The nuclear pore complex (NPC) is a macromolecular structure which forms the unique gate between the cell nucleus and cytoplasm. The two major characteristics of this biological nanopore are its very high selectivity and directionality. We investigate with minimetic and in vivo approaches the structure and the dynamics of this natural nanopump. We have also develloped single molecules techniques to quantify the translocation of biomolecules in real time in artificial and natural nanopores.

• Virus mechanics and diassembly (C. Faivre-Moskalenko, M. Castelnovo)

Collab. Anna Salvetti (CRCL, Inserm, Lyon)

Adeno-Associated Virus (AAV) is a nonpathogenic parvovirus which is currently used as a gene transfer vector in gene therapy applications. Using an original combination of experimental approaches based on AFM and statistical physics modelization, we study viral capsids and AAV particles in particular to define the parameters leading to capsid disassembly and ejection of the viral genome.

• Bacterial biofilms dynamics (S. Lecuyer)

We are interested in the way swimming bacteria switch to an adhered state, and how adhesion becomes irreversible to initiate a biofilm. We develop innovative experimental approaches to investigate this process, focusing in particular on the role of mechanical signals.

• Bacterial motility near a surface (C. Place)

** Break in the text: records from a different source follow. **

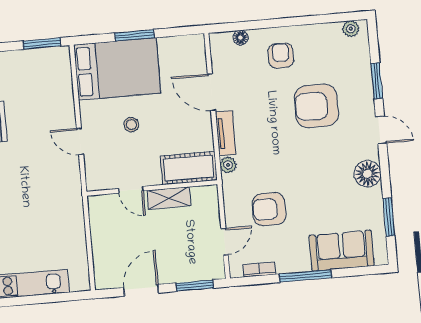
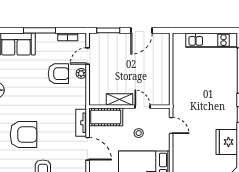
plant: (228, 165) -> (81, 73), moved
cot: (189, 168) -> (106, 117), moved
wall: (152, 188) -> (129, 107), moved
door: (131, 190) -> (142, 107), moved
shelving: (169, 198) -> (119, 100), moved

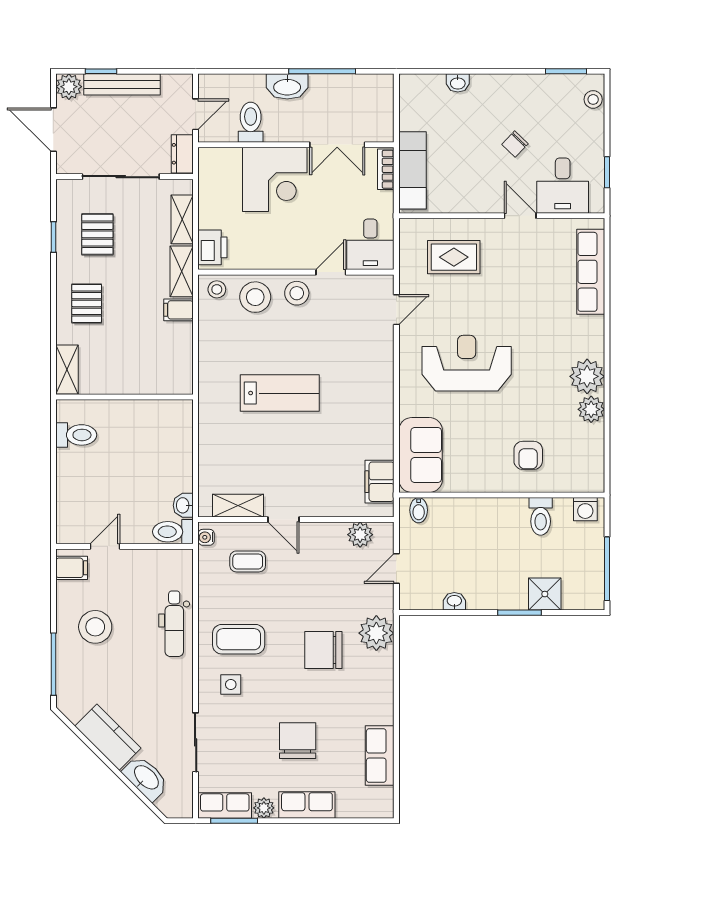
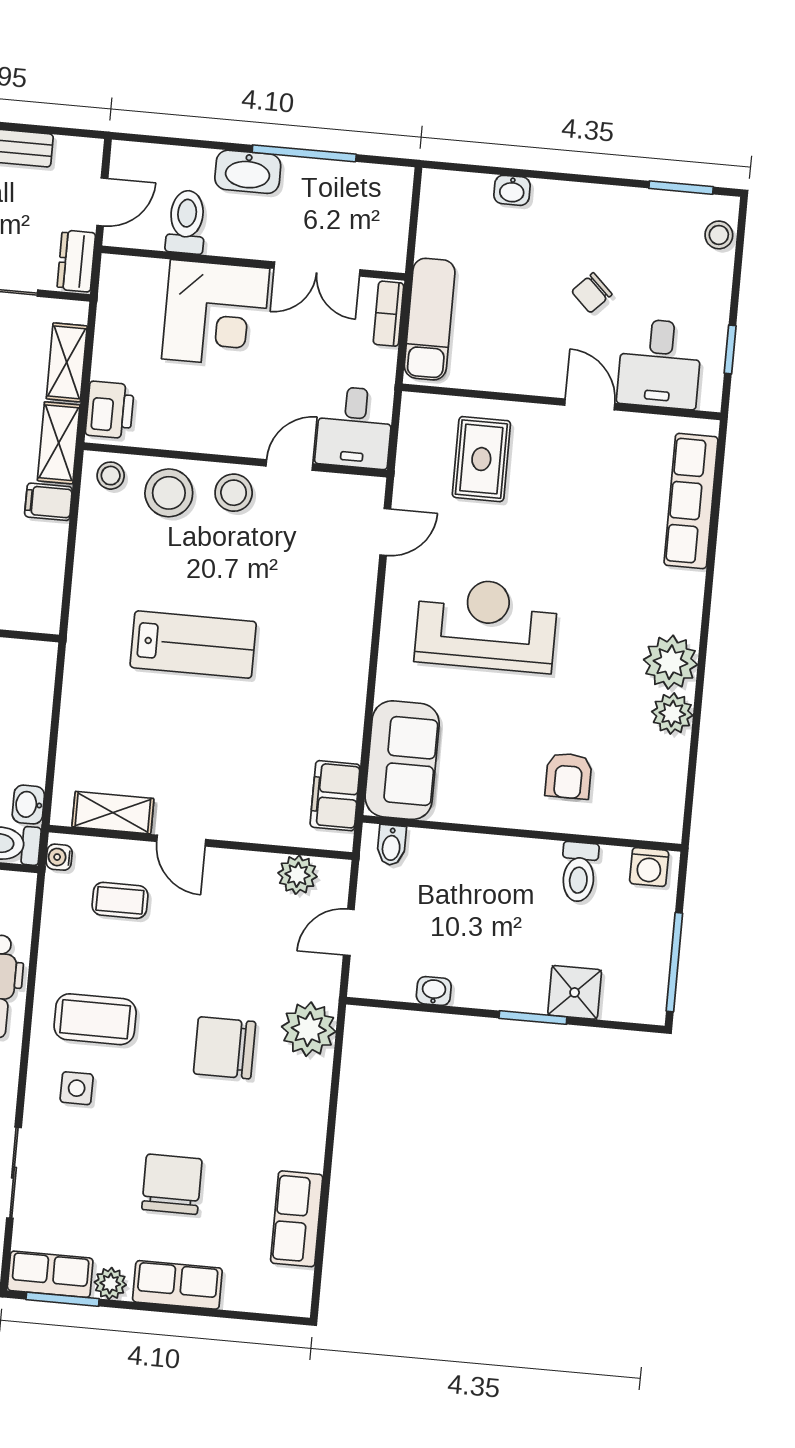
rug: (454, 257) -> (481, 459), turned 90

For most pathogenic bacteria, flagellar motility is recognized as a virulence factor. Here, we analysed the swimming behaviour of bacteria close to eukaryotic cellular surfaces, using the major opportunistic pathogen Pseudomonas aeruginosa as a model. We delineated three classes of swimming trajectories on both cellular surfaces and glass that could be differentiated by their speeds and local curvatures, resulting from different levels of hydrodynamic interactions with the surface. Thus, bacteria swim near boundaries with diverse patterns and importantly, Type IV pili differentially influence swimming near cellular and abiotic surfaces.

• Multiscale dynamics of cell nucleus (E. Freyssingeas)

Progress in cellular biology based on fluorescent microscopy techniques, shows that the spatial organization of the nucleus is dynamic. This dynamic is very complex and involves a multitude of phenomena that occur on very different time and size scales. Using an original light scattering experimental device, we investigated the global internal dynamics of the nucleus of a living cell according to the phases of the cell cycle. This dynamic presents two different and independent kinds of relaxation that are well separated in time and specific to the phase of the cell cycle.

• Chromatin and epigenetics (C. Vaillant, R. Everaers)

Recent advances in genome-wide mapping and imaging techniques have strikingly improved the resolution at which nuclear genome folding can be analyzed and revealed numerous conserved features organizing the one-dimensional chromatin fiber into tridimensional nuclear domains. Understanding the underlying mechanisms and the link to gene regulation requires a crossdisciplinary approach that combines the new high-resolution techniques with computational modeling of chromatin and chromosomes.